Changing the New Year’s Question

As the new year rolls around, I’ve been thinking about how I facilitate future-action in the workshops I run, and how this can be translated into the New Year’s resolutions that we are all now contemplating at the dawn of the close of another year and start of the next.

As a Transformational Facilitator, I always make sure everyone leaves my workshops with a clear plan in hand. These are usually a series of small actions that they commit to take in the next day, week, or month that they have slowly accumulated over the course of the workshop, and that they commit to in word and writing before they leave. Because I promote and ascribe to the Spark Method, these action items are small, easy to achieve, and tied to their personal goals, and people generally feel optimistic and confident that they can follow through after they’ve been catapulted out of the relative calm of the workshop space and back into their hectic “real” lives.

In many ways, this is not dissimilar to typical New Year’s resolutions. We close out our year thinking about a laundry list of things we’d like to accomplish in the coming twelve months, invigorated by the prospect of starting over again and sticking to our plans. Our lists may contain concrete achievements, like running a 5K, volunteering at a shelter once a month, calling a good friend every weekend. Or they may be more focused on habit shifts or personal improvement, such as attempting to focus on the positive, listing gratitudes, or yelling less at our kids (ahem). We often even build up action steps around our plans, to help us stay on track (there are more and more apps for this!), or join forces with a friend or relative to form accountability partnerships. Many or our items eventually fade away (er, that 5K), bowled over by circumstance and life, but many actually come to fruition and help us feel motivated to start a new list as the next year rolls around.

As I started thinking about New Year’s resolutions and their relationship to my work in Transformational Facilitation, however, I realized that there is another way. What if instead of focusing on concrete lists of what we plan to achieve by the end of the year or upon leaving the workshop, we open our year and our workshops with a question, not about what we will do or accomplish – but what we will be left with when we are done. The question shifts from being centered on, “What will you do this year/after you leave this workshop?” to focusing on, “What do you hope to get out of this year/session?”  

My New Year’s resolution list shifts dramatically with this small change in the question, most importantly because it assumes a level of personal knowledge about what is currently missing. For example, instead of trying to call my friends every Sunday, what I’m really hoping to get out of the year is more and deeper connections with friends. I’m not as interested in yelling less at my kids as I am in creating more peace and tranquility at home. And that 5K, what I’m really hoping for is to achieve some measurable level of physical activity. This change in question takes away the surface and gets below the surface, to the heart of what I really want out of year, or workshop.

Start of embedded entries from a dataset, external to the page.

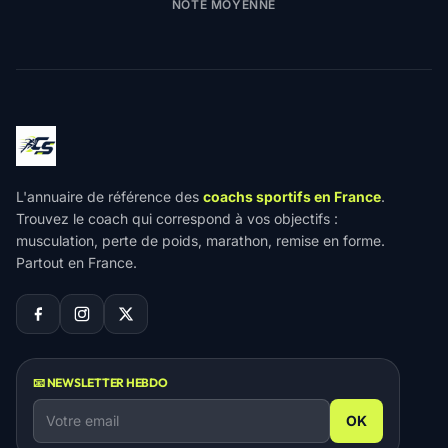
NOTE MOYENNE
L'annuaire de référence des
coachs sportifs en France
.
Trouvez le coach qui correspond à vos objectifs :
musculation, perte de poids, marathon, remise en forme.
Partout en France.
📧 NEWSLETTER HEBDO
OK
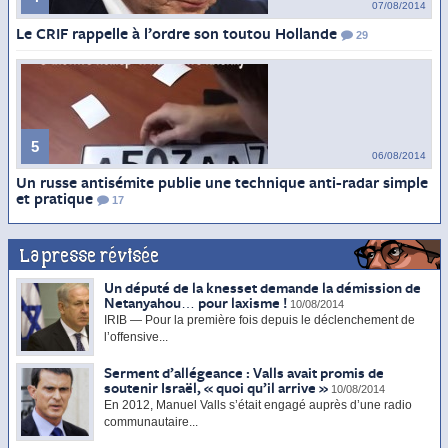
07/08/2014
Le CRIF rappelle à l’ordre son toutou Hollande
29
5
06/08/2014
Un russe antisémite publie une technique anti-radar simple
et pratique
17
La presse révisée
Un député de la knesset demande la démission de
Netanyahou… pour laxisme !
10/08/2014
IRIB — Pour la première fois depuis le déclenchement de
l’offensive...
Serment d’allégeance : Valls avait promis de
soutenir Israël, « quoi qu’il arrive »
10/08/2014
En 2012, Manuel Valls s’était engagé auprès d’une radio
communautaire...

So here is today’s action item for you: As you create your lists of New Year’s hopes and goals, try asking yourself, “What do I hope to get out of this year?” and see how it shifts your list. Likewise, as you step into your first days of facilitation in the new year, try asking your participants not only what they plan to do when they leave your space, but open your session with a question on what they hope to walk away with from your time together. Note these responses down, use them as a roadmap as you are generate action steps, and encourage everyone to hold onto this underlying motivation as they leave your presence and enter back into their world.

I’d love to hear your hopes for the new year! Feel free to post your responses in the comments. And, of course… Happy New Year!